**THINGS TO DO**
A: In the article on teenage activity levels, rewrite the passage starting with "The results showed" and going on through "moderate-to vigorous activity.", swapping "tracking devices" for "activity monitors".
B: Using the article on teenage activity levels, answer these questions:
(i) What age range does the study assign to adolescents?
(ii) For how many participants was information available?
(iii) For how many days in a row were the devices worn?
C: Decide whether each statement agrees with the article on teenage activity levels:
(i) Activity began to decline after age 35.
(ii) The devices stayed on while participants were bathing.
(iii) The study defined young adults as people aged 20 to 29.

**GIVEN TEXT**
=====
A large proportion of teenagers get very little exercise and are as sedentary as 60-year-olds when they are just 19 years of age, according to a new study from the Johns Hopkins Bloomberg School of Public Health.
The study looked at the variation in activity levels across five age groups: children (age six to 11); adolescents (12 to 19); young adults (20 to 29); middle-aged adults (31 to 59) and older adults (60 to 84).
The results showed that only after the age of 20 did people start to increase their activity levels and after age 35, activity started to decline and continued to do so throughout midlife and older adulthood.
The researchers used data from the National Health and Nutrition Examination Survey that included cycles of surveys carried out between 2003-2004 and 2005-2006. Information was available for 12,529 participants who had worn tracking devices for seven days in a row. The devices monitored physical activity levels at all times of day, apart from when they were removed for bathing or bedtime. They also measured how much time was spent engaging in no physical activity, light activity and moderate-to vigorous activity.
=====
**Saved data entries**
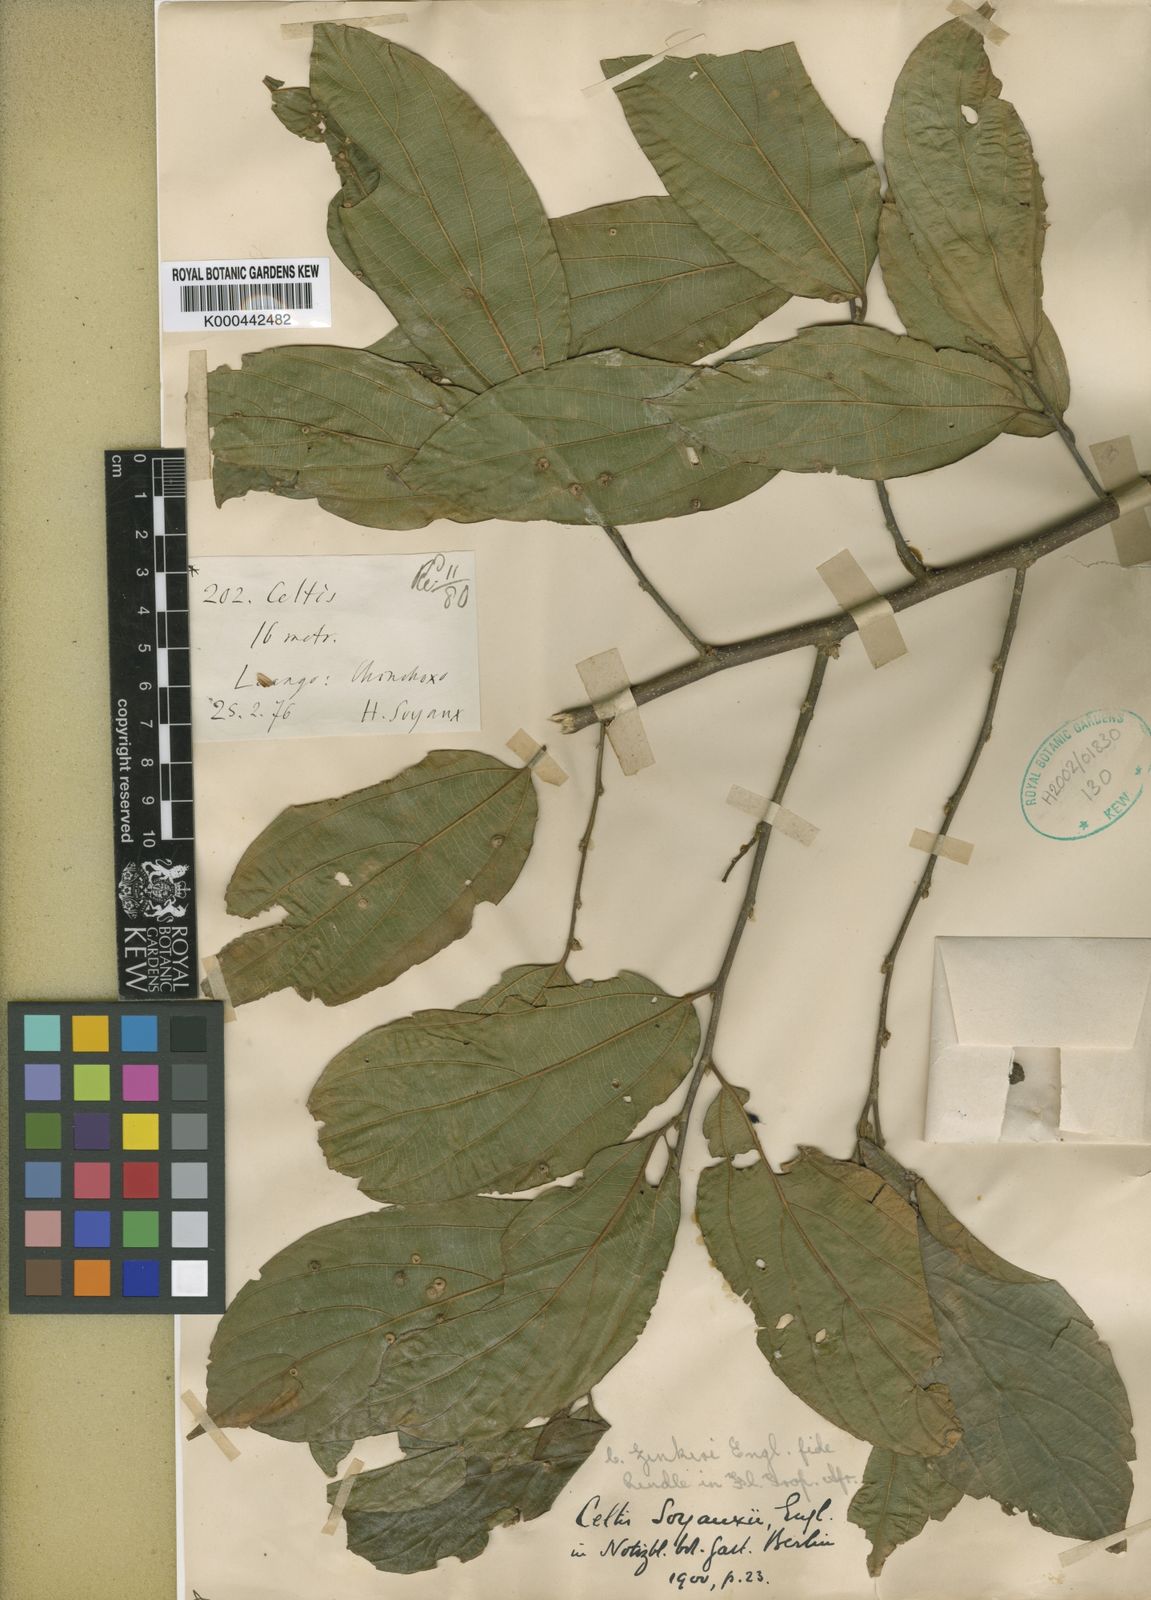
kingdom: Plantae
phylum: Tracheophyta
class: Magnoliopsida
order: Rosales
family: Cannabaceae
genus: Celtis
=====
**SOLUTIONS TO THE PROBLEMS**
A:
The results showed that only after the age of 20 did people start to increase their activity levels and after age 35, activity started to decline and continued to do so throughout midlife and older adulthood.
The researchers used data from the National Health and Nutrition Examination Survey that included cycles of surveys carried out between 2003-2004 and 2005-2006. Information was available for 12,529 participants who had worn activity monitors for seven days in a row. The devices monitored physical activity levels at all times of day, apart from when they were removed for bathing or bedtime. They also measured how much time was spent engaging in no physical activity, light activity and moderate-to vigorous activity.

B:
(i) 12 to 19
(ii) 12,529
(iii) Seven

C:
(i) Yes: "after age 35, activity started to decline"
(ii) No: "apart from when they were removed for bathing or bedtime"
(iii) Yes: "young adults (20 to 29)"